Brown describes some frying techniques on The Early Show:
  • Pan-frying: Uses enough oil to come 1/3 to halfway up the side of the food.

  • Immersion-Frying (Deep-Fat Frying): Food is completely immersed in the fat medium.

  • Sauteing: Use barely enough oil to cover the bottom of a wide, shallow, heavy and hot pan.
Brown uses pan-frying to cook a pack of corn dogs. Brown has chosen to use an electric skillet for his heated oil in large part because it's easier to maintain a steadier oil temperature. He says a steady temperature will also keep the oil from burning.

The Recipe

A Pack of Wild Corn Dogs
Yields: 4 corn dogs

Ingredients:
4 cups vegetable shortening
1/2 plus 1/3 cup all-purpose flour
1/2 cup yellow cornmeal
1 tablespoon salt
1/4 teaspoon baking soda
1 teaspoon baking powder
1/2 teaspoon cayenne pepper
1/2 jalapeño chili, seeded and finely minced
1/3 cup fresh corn kernels, pounded slightly
1/4 cup grated onion
1 cup buttermilk
4 franks or pre-cooked sausages (He is partial to buffalo sausages)
Cornstarch for dredging

Cooking Utensils:
Electric skillet
3 containers for dredging
Draining rack
4 Popsicle sticks

Pan Frying Method:

Heat the shortening in an electric skillet. Set the thermostat to 350 degrees F. (Do not go beyond this temperature or the shortening will burn.)

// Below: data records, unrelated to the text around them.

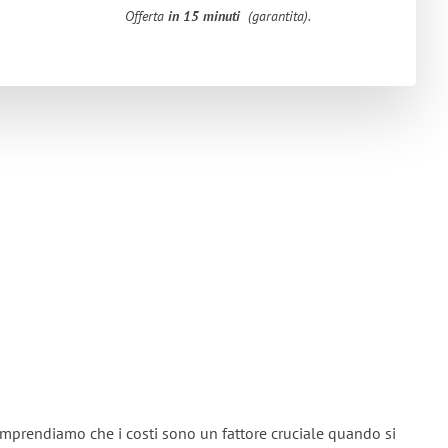
Offerta
in 15 minuti
(garantita).
omprendiamo che i costi sono un fattore cruciale quando si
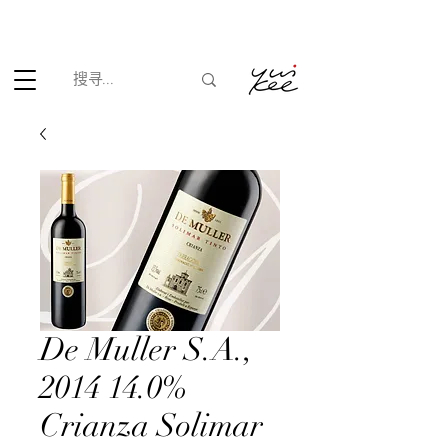
根据香港法律，不得在业务过程中，向未成年人(18岁以下人士)售卖
或供应令人醺醉的酒类。
De Muller S.A.,
2014 14.0%
Crianza Solimar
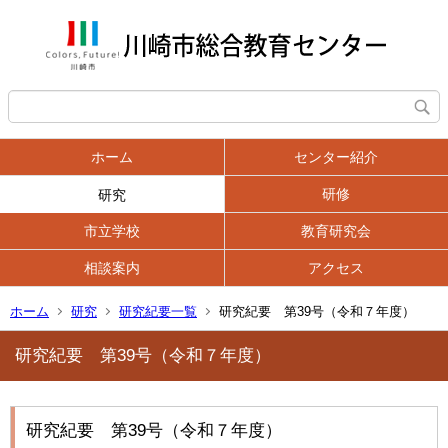
ホーム
センター紹介
研修
研究
市立学校
教育研究会
相談案内
アクセス
ホーム
研究
研究紀要一覧
研究紀要 第39号（令和７年度）
研究紀要 第39号（令和７年度）
研究紀要 第39号（令和７年度）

Combine the flour, cornmeal, salt, baking soda, baking powder, and the cayenne pepper. In a separate container, combine the jalapeño, corn, onion, buttermilk, and 1/2 cup water. Pour this wet mixture into the dry ingredients, stirring just to thoroughly combine. Allow the batter to rest for 10 minutes.

Thoroughly pat the franks dry. Dredge the franks in cornstarch, being sure to shake off all the excess, then dip them in the batter. Immediately add to the hot fat. As soon as the batter is set on the bottom side, roll the corn dog over to cook the other side. Turn every minute until the outer skin is mahogany brown and crunchy, about 6 minutes total.

Drain briefly on a draining rack. Grasp the corn dog firmly with the towel and push in a Popsicle stick for a handle. (Leaving the handles off until the cooking is over makes for a lot more room in the pan. Besides, there's no other way to keep the handle from getting greasy).